Director of Seven Stones Indonesia

Andrzej is Co-owner/ Founder and Director of Seven Stones Indonesia. He was born in the UK to Polish parents and has been living in Indonesia for more than 33-years. He is a skilled writer, trainer and marketer with a deep understanding of Indonesia and its many cultures after spending many years travelling across the archipelago from North Sumatra to Irian Jaya.
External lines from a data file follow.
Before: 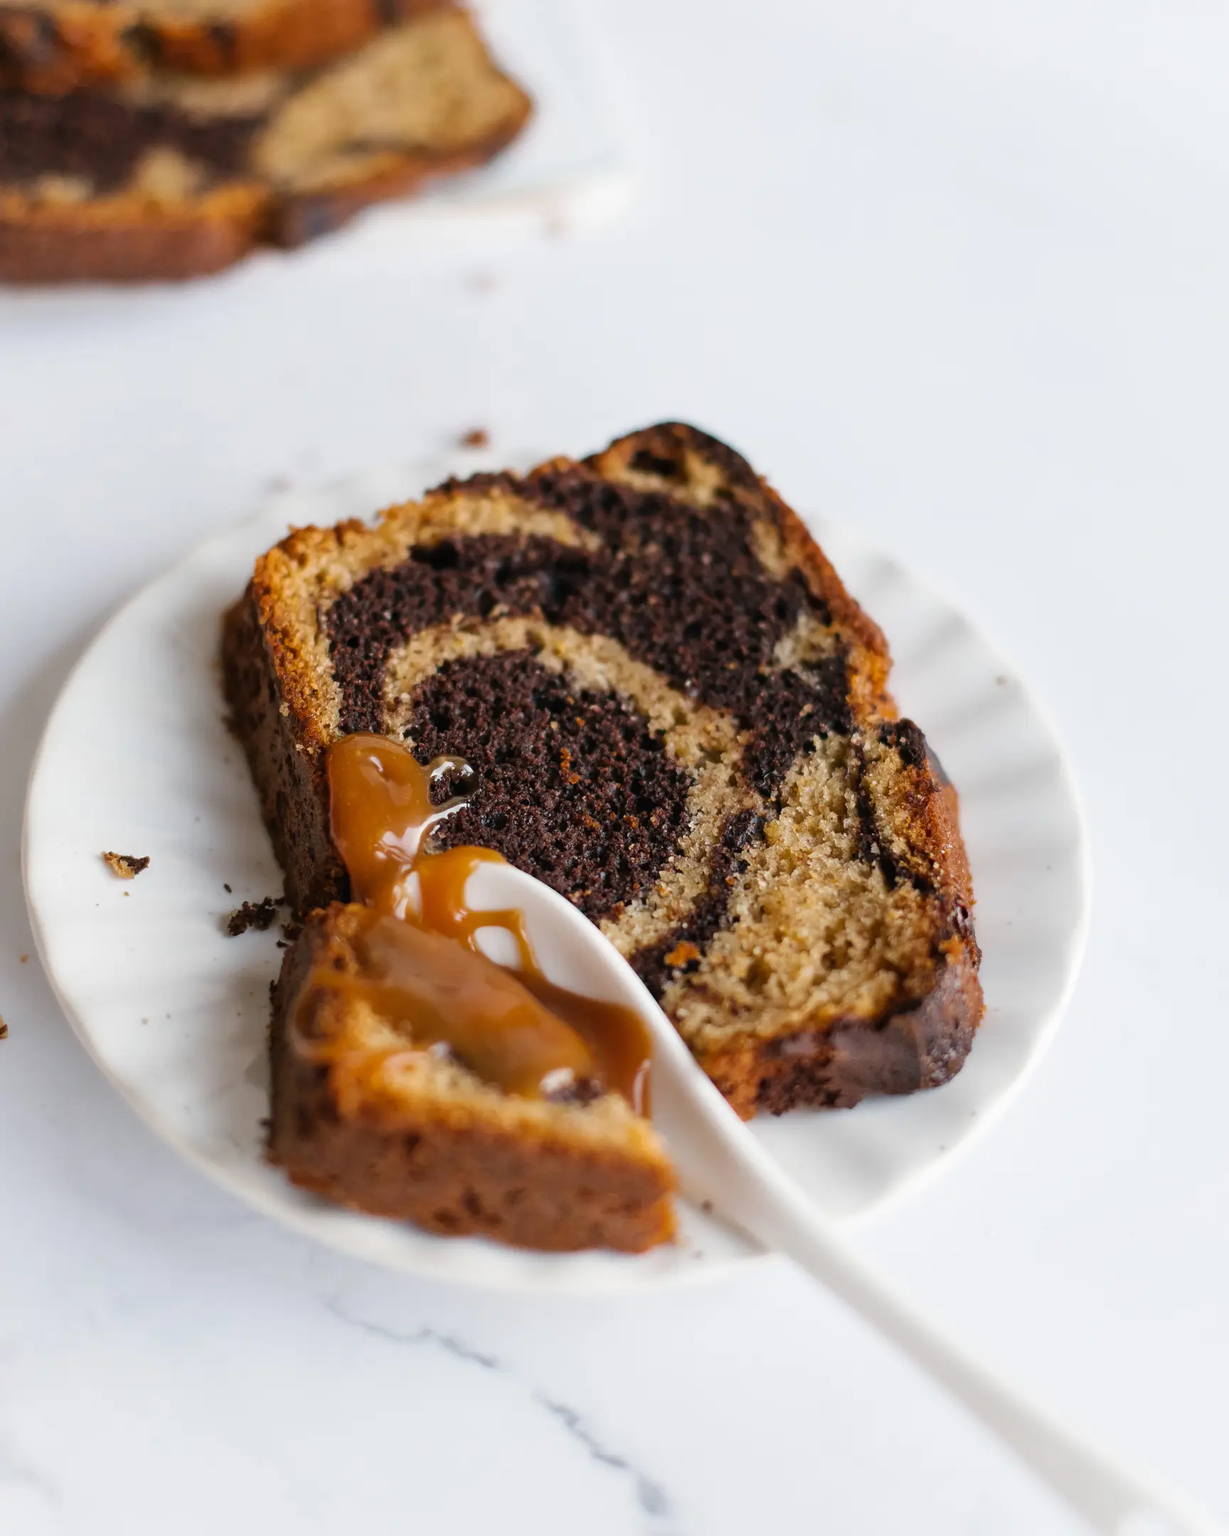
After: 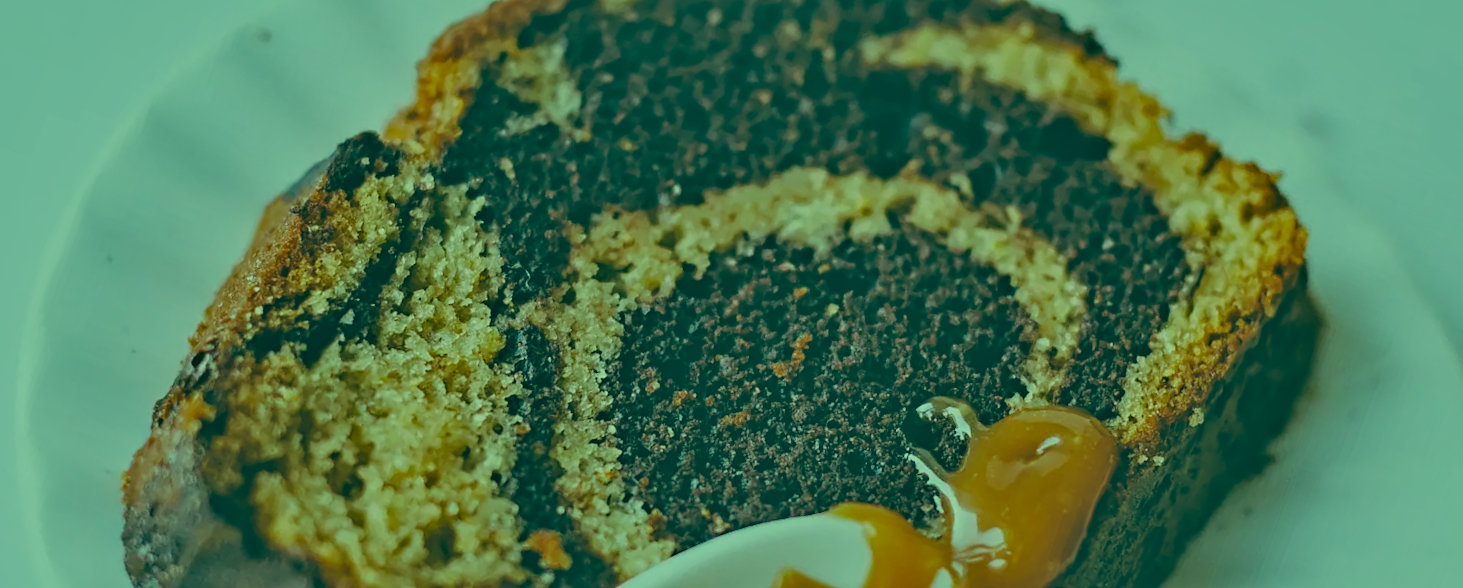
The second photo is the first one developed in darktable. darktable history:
contrast equalizer: octaves 7, y [[0.5, 0.542, 0.583, 0.625, 0.667, 0.708], [0.5 ×6], [0.5 ×6], [0 ×6], [0 ×6]]
shadows and highlights: on, module defaults
exposure: black level correction -0.062, exposure -0.05 EV, compensate highlight preservation false
color balance rgb: shadows lift › luminance -7.7%, shadows lift › chroma 2.13%, shadows lift › hue 165.27°, power › luminance -7.77%, power › chroma 1.34%, power › hue 330.55°, highlights gain › luminance -33.33%, highlights gain › chroma 5.68%, highlights gain › hue 217.2°, global offset › luminance -0.33%, global offset › chroma 0.11%, global offset › hue 165.27°, perceptual saturation grading › global saturation 27.72%, perceptual saturation grading › highlights -25%, perceptual saturation grading › mid-tones 25%, perceptual saturation grading › shadows 50%
rotate and perspective: rotation -4.2°, shear 0.006, automatic cropping off
color correction: highlights a* 1.83, highlights b* 34.02, shadows a* -36.68, shadows b* -5.48
filmic rgb: black relative exposure -7.65 EV, white relative exposure 4.56 EV, hardness 3.61
crop and rotate: angle 16.12°, top 30.835%, bottom 35.653%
His experience covers Marketing, Branding, Advertising, Publishing, Real Estate and Training for 5-Star Hotels and Resorts in Bali and Jakarta, which has given him a passion for the customer experience. He’s a published author and a regular contributor to local and regional publications. His interests include conservation, eco-conscious initiatives, spirituality and motorcycles. Andrzej speaks English and Indonesian.

Terje H. Nilsen

Director of Seven Stones Indonesia

Terje is from Norway and has been living in Indonesia for over 20-years. He first came to Indonesia as a child and after earning his degree in Business Administration from the University of Agder in Norway, he moved to Indonesia in 1993, where he has worked in leading positions in education and the fitness/ wellness industries all over Indonesia including Jakarta, Banjarmasin, Medan and Bali.

He was Co-owner and CEO of the Paradise Property Group for 10-years and led the company to great success. He is now Co-owner/ Founder and Director of Seven Stones Indonesia offering market entry services for foreign investors, legal advice, sourcing of investments and in particular real estate investments. He has a soft spot for eco-friendly and socially sustainable projects and investments, while his personal business strengths are in property law, tourism trends, macroeconomics, Indonesian government and regulations. His personal interests are in sport, adventure, history and spiritual experiences.

Terje’s leadership, drive and knowledge are recognised across many industries and his unrivalled network of high level contacts in government and business spans the globe. He believes you do good and do well but always in that order. Terje speaks English, Indonesian and Norwegian.